A coalition of public libraries, library patrons and Web site operators filed the challenge in March against the Children's Internet Protection Act of 2000, which would withhold federal funds from libraries and schools that fail to install smut-filtering software on personal computers.

The Justice Department, which is representing the Federal Communications Commission and the Institute of Museum and Library Services in the suit, asked a federal court in Philadelphia to dismiss the case saying the challenge is without merit.

But on Monday, the U.S. appellate judge who heads a special three-judge panel set up to oversee the case, said the constitutional questions raised by the lawsuit appear too numerous and too complex to be examined without a full-blown trial, which was tentatively scheduled for Feb. 14, 2002.

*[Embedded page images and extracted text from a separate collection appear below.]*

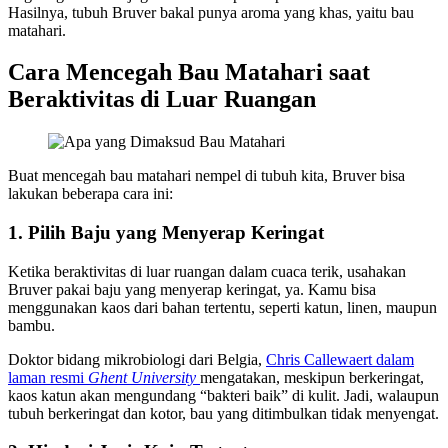
Hasilnya, tubuh Bruver bakal punya aroma yang khas, yaitu bau
matahari.
Cara Mencegah Bau Matahari saat
Beraktivitas di Luar Ruangan
Buat mencegah bau matahari nempel di tubuh kita, Bruver bisa
lakukan beberapa cara ini:
1. Pilih Baju yang Menyerap Keringat
Ketika beraktivitas di luar ruangan dalam cuaca terik, usahakan
Bruver pakai baju yang menyerap keringat, ya. Kamu bisa
menggunakan kaos dari bahan tertentu, seperti katun, linen, maupun
bambu.
Doktor bidang mikrobiologi dari Belgia,
Chris Callewaert dalam
laman resmi
Ghent University
mengatakan, meskipun berkeringat,
kaos katun akan mengundang “bakteri baik” di kulit. Jadi, walaupun
tubuh berkeringat dan kotor, bau yang ditimbulkan tidak menyengat.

``There are a zillion issues here,'' Chief Judge Edward Becker of the 3rd U.S. Circuit Court of Appeals told a team of Justice Department attorneys during an hour-long hearing.

``This case is unquestionably destined for the United States Supreme Court, is it not? ... Wouldn't this court and the Supreme Court be much better equipped to deal with this after discovery and after trial?'' he asked.

Former U.S. President Bill Clinton signed the Children's Internet Protection Act into law in December. It was the federal government's latest attempt to control pornography on the Internet after two earlier attempts were stymied.

In 1997, the U.S. Supreme Court struck down the 1996 Communications Decency Act saying it infringed upon free speech. And in 1999, a U.S. district judge in Philadelphia issued an injunction against the 1998 Child Online Protection Act. That matter will be argued before the high court in the fall.

Three-dozen plaintiffs, headed by the American Library Association and the American Civil Liberties Union, allege the Children's Internet Protection Act violates free speech rights enshrined in the U.S. Constitution. The plaintiffs argue that installing the pornography-filtering software constrains the ability of adults to access lawful material, including Web sites of interest to homosexuals and women's groups.

They also complain that the law could leave individual librarians to determine what adults accessing the Internet should be allowed to see.

``We say the traditional role of libraries is to provide material that the patrons want, not material that libraries and librarians believe are correct,'' ACLU senior staff counsel Chris Hansen said.

But Justice Department attorney Rupa Bhattacharyya, arguing that the challenge was without merit, reminded the three judges that the law does not constrain free speech but simply imposes conditions on libraries that choose to accept federal money.

``The government is not required to subsidize the exercise of the first amendment. The government is not required to subsidize Internet access,'' she said. ``Libraries were given money to connect themselves to the Internet for educational purposes.''

Public libraries that fail to comply with the Internet law would risk losing government-provided discounts on Internet access, as well as federal grants. The library association, which represents 3,000 public libraries, said the amount of money in question totals about $215 million a year.

Becker said the panel would rule later on whether the case should be dismissed, but set no deadline for a decision.